Spotlight on Arts – Acting, Access and the Cultural Value of Everyday Stories

Spotlight on Arts – Acting, Access and the Cultural Value of Everyday Stories

This week’s Spotlight on Arts episode continues our exploration of the realities facing creative practitioners working outside the headline circuits of major cultural institutions. John Coster and Rob Watson are joined again by Ken Ogborn—better known to many as Ken the Actor—for a conversation that begins with performance but extends into broader reflections on cultural access, public service infrastructure, and the lived experience of working within the grassroots arts sector.

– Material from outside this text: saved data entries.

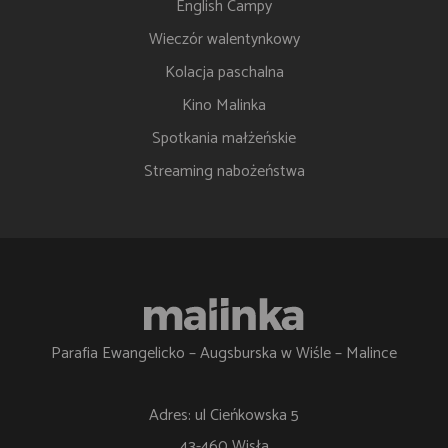
English Campy
Wieczór walentynkowy
Kolacja paschalna
Kino Malinka
Spotkania małżeńskie
Streaming nabożeństwa
Parafia Ewangelicko – Augsburska w Wiśle – Malince
Adres: ul Cieńkowska 5
43-460 Wisła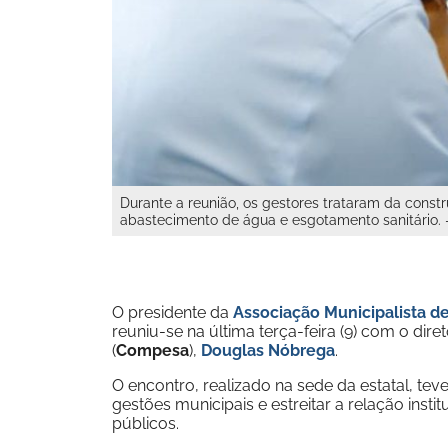
Durante a reunião, os gestores trataram da cons
abastecimento de água e esgotamento sanitário. - 
O presidente da
Associação Municipalista 
reuniu-se na última terça-feira (9) com o 
(
Compesa
),
Douglas Nóbrega
.
O encontro, realizado na sede da estatal, tev
gestões municipais e estreitar a relação inst
públicos.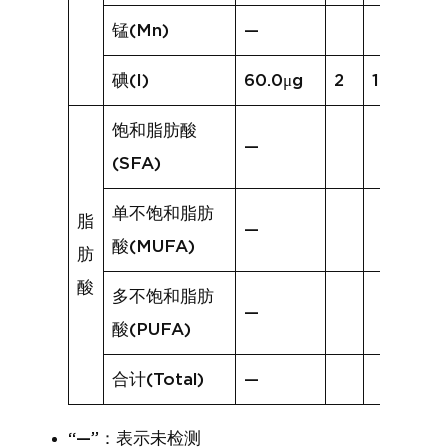
锰(Mn)
—
碘(I)
60.0μg
2
18.3μg
饱和脂肪酸
—
(SFA)
单不饱和脂肪
脂
—
酸(MUFA)
肪
酸
多不饱和脂肪
—
酸(PUFA)
合计(Total)
—
“—”：表示未检测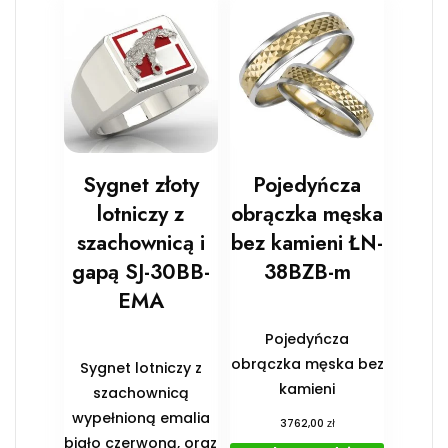
Sygnet złoty
Pojedyńcza
lotniczy z
obrączka męska
szachownicą i
bez kamieni ŁN-
gapą SJ-30BB-
38BZB-m
EMA
Pojedyńcza
obrączka męska bez
Sygnet lotniczy z
kamieni
szachownicą
wypełnioną emalia
zł
3762,00
biało czerwoną, oraz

20250709 124936958 ios (medium)Ken shares insights from his current work in local theatre, where the process of rehearsing and embodying a role—such as Macbeth or a character in Romeo and Juliet—demands far more time and emotional investment than most audiences typically realise. The discussion moves quickly beyond the stage, however, to ask why it is that this kind of cultural participation remains so precarious and undervalued. Ken draws attention to what he calls the “consumption problem”—the disjuncture between the one-hour experience of watching a play and the sixty-plus hours required to produce it. In that gap lies a wider story about how we understand the purpose of culture in society, and the mechanisms through which it is supported—or not.

As Rob points out, many of the assumptions underpinning cultural policy at national and local levels treat creative work as if it were simply another deliverable in an efficiency-driven marketplace. But this mindset ignores the deeper, slower, and often intangible ways that the arts shape our shared civic lives. Whether it’s a teenager grasping the meaning of a Shakespeare monologue for the first time, or an ESOL learner using documentary photography to describe their world in a new way, the real value of culture isn’t measured in clicks, box office takings, or content schedules. It’s measured in how people make sense of their lives and connect with one another.

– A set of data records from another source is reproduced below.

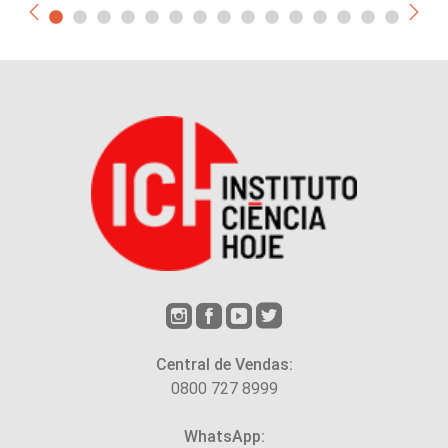
Central de Vendas:
0800 727 8999
WhatsApp: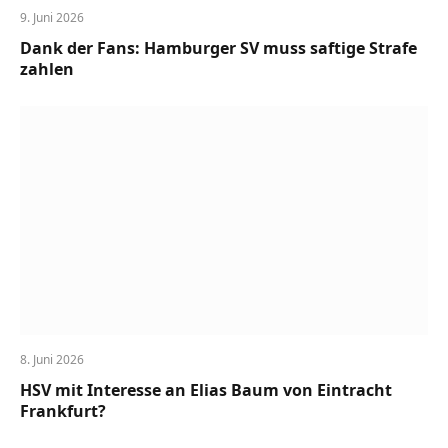
9. Juni 2026
Dank der Fans: Hamburger SV muss saftige Strafe
zahlen
8. Juni 2026
HSV mit Interesse an Elias Baum von Eintracht
Frankfurt?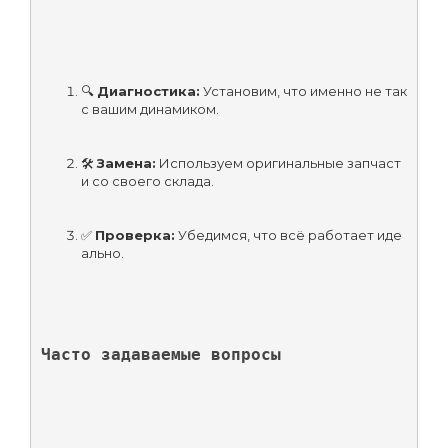
🔍 
Диагностика:
 Установим, что именно не так 
с вашим динамиком.
🛠 
Замена:
 Используем оригинальные запчаст
и со своего склада.
✅ 
Проверка:
 Убедимся, что всё работает иде
ально.
Часто задаваемые вопросы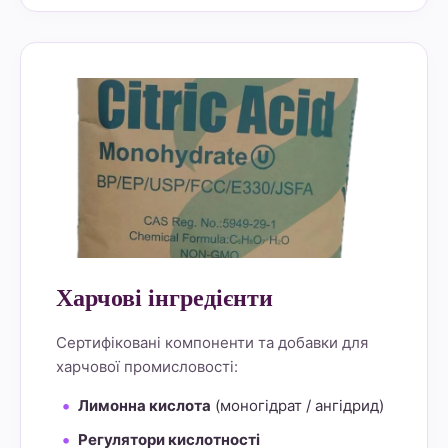
alt="Lemon Star 4" border="0">
Харчові інгредієнти
Сертифіковані компоненти та добавки для
харчової промисловості:
Лимонна кислота
(моногідрат / ангідрид)
Регулятори кислотності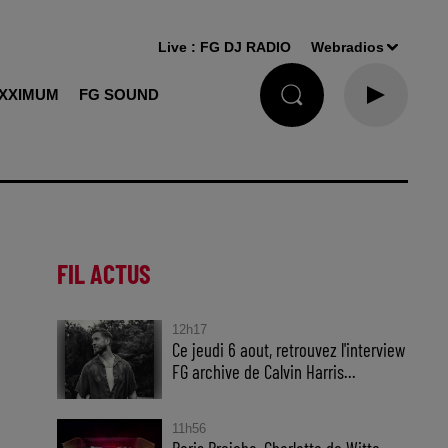
Live :
FG DJ RADIO
Webradios
XXIMUM
FG SOUND
FIL ACTUS
12h17
Ce jeudi 6 aout, retrouvez l'interview
FG archive de Calvin Harris...
11h56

The conversation turns, inevitably, to the issue of access. For Ken, it is clear that transport is one of the most overlooked barriers to participation. If people can’t get to performances, rehearsals, exhibitions, or education centres—and if they can’t do so reliably and affordably—then culture remains closed off, no matter how inclusive it claims to be. His proposal for a Creative Industries Travel Card speaks to this fundamental need, not only as a practical fix but as a challenge to the profit-driven logic that shapes so many public services today. Ken’s suggestion resonates with a foundational economy perspective, which places transport, education, and culture on equal footing as services essential to a healthy society.

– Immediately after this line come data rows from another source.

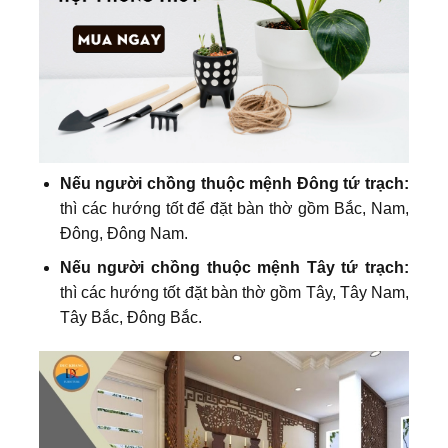
Nếu người chồng thuộc mệnh Đông tứ trạch:
thì các hướng tốt để đặt bàn thờ gồm Bắc, Nam,
Đông, Đông Nam.
Nếu người chồng thuộc mệnh Tây tứ trạch:
thì các hướng tốt đặt bàn thờ gồm Tây, Tây Nam,
Tây Bắc, Đông Bắc.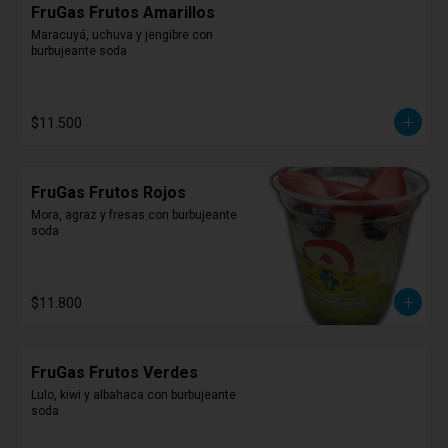
FruGas Frutos Amarillos
Maracuyá, uchuva y jengibre con 
burbujeante soda
$11.500
FruGas Frutos Rojos
Mora, agraz y fresas con burbujeante 
soda
$11.800
FruGas Frutos Verdes
Lulo, kiwi y albahaca con burbujeante 
soda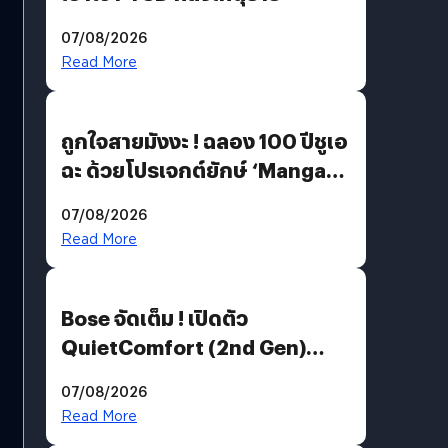
07/08/2026
Read More
ถูกใจสายมังงะ ! ฉลอง 100 ปีชูเอ
ฉะ ด้วยโปรเจกต์ยักษ์ ‘Manga
Million’ เปิดให้อ่านฟรี 1 ล้านหน้า
07/08/2026
มีภาษาไทยด้วย
Read More
Bose จัดเต็ม ! เปิดตัว
QuietComfort (2nd Gen)
ฟีเจอร์ใหม่เพียบ แต่ราคาเดิม
07/08/2026
Read More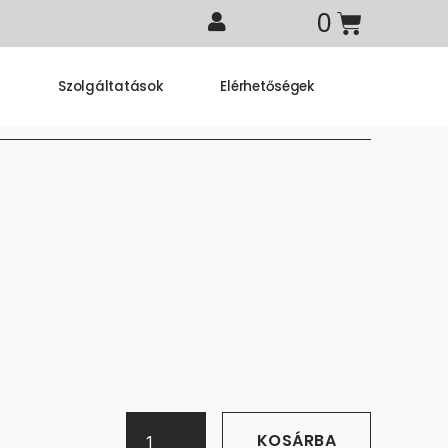
k
Szolgáltatások
Elérhetőségek
KOSÁRBA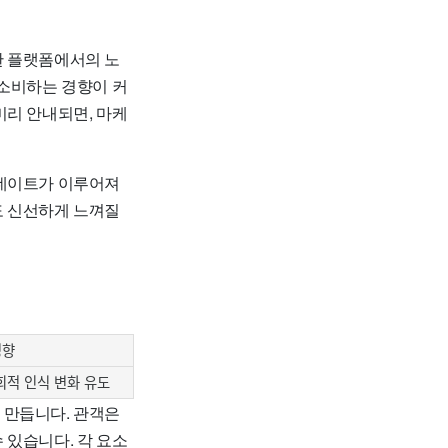
한 플랫폼에서의 노
 소비하는 경향이 커
리 안내되면, 마케
업데이트가 이루어져
도 신선하게 느껴질
영향
회적 인식 변화 유도
 만듭니다. 관객은
 있습니다. 각 요소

The group reflect on Leicester’s aspirations as a global city and the tension between official strategies for cultural development—such as City of Culture bids—and the lived realities of practitioners who are building meaningful cultural experiences from the ground up. Examples are shared, like the city of Sibiu in Romania, which has developed a globally respected theatre festival by grounding it in local commitment and long-term investment. But the real question posed by the episode is not about comparisons; it’s about whether we are willing to sustain creative initiatives with the patience and humility they require.

Ken’s closing reflections bring this home. To make something worthwhile in a place like Leicester, we don’t need another glossy strategy document. We need continuity, local collaboration, and a recognition that failure is part of the creative process. If culture is to be a common good, then it must be rooted in everyday life, supported with care, and built from relationships that last longer than a funding cycle.

Spotlight on Arts continues to be a space where these realities can be voiced—not as complaints, but as contributions to a deeper and more honest understanding of what culture is, why it matters, and how we might protect and grow it in the places where we live.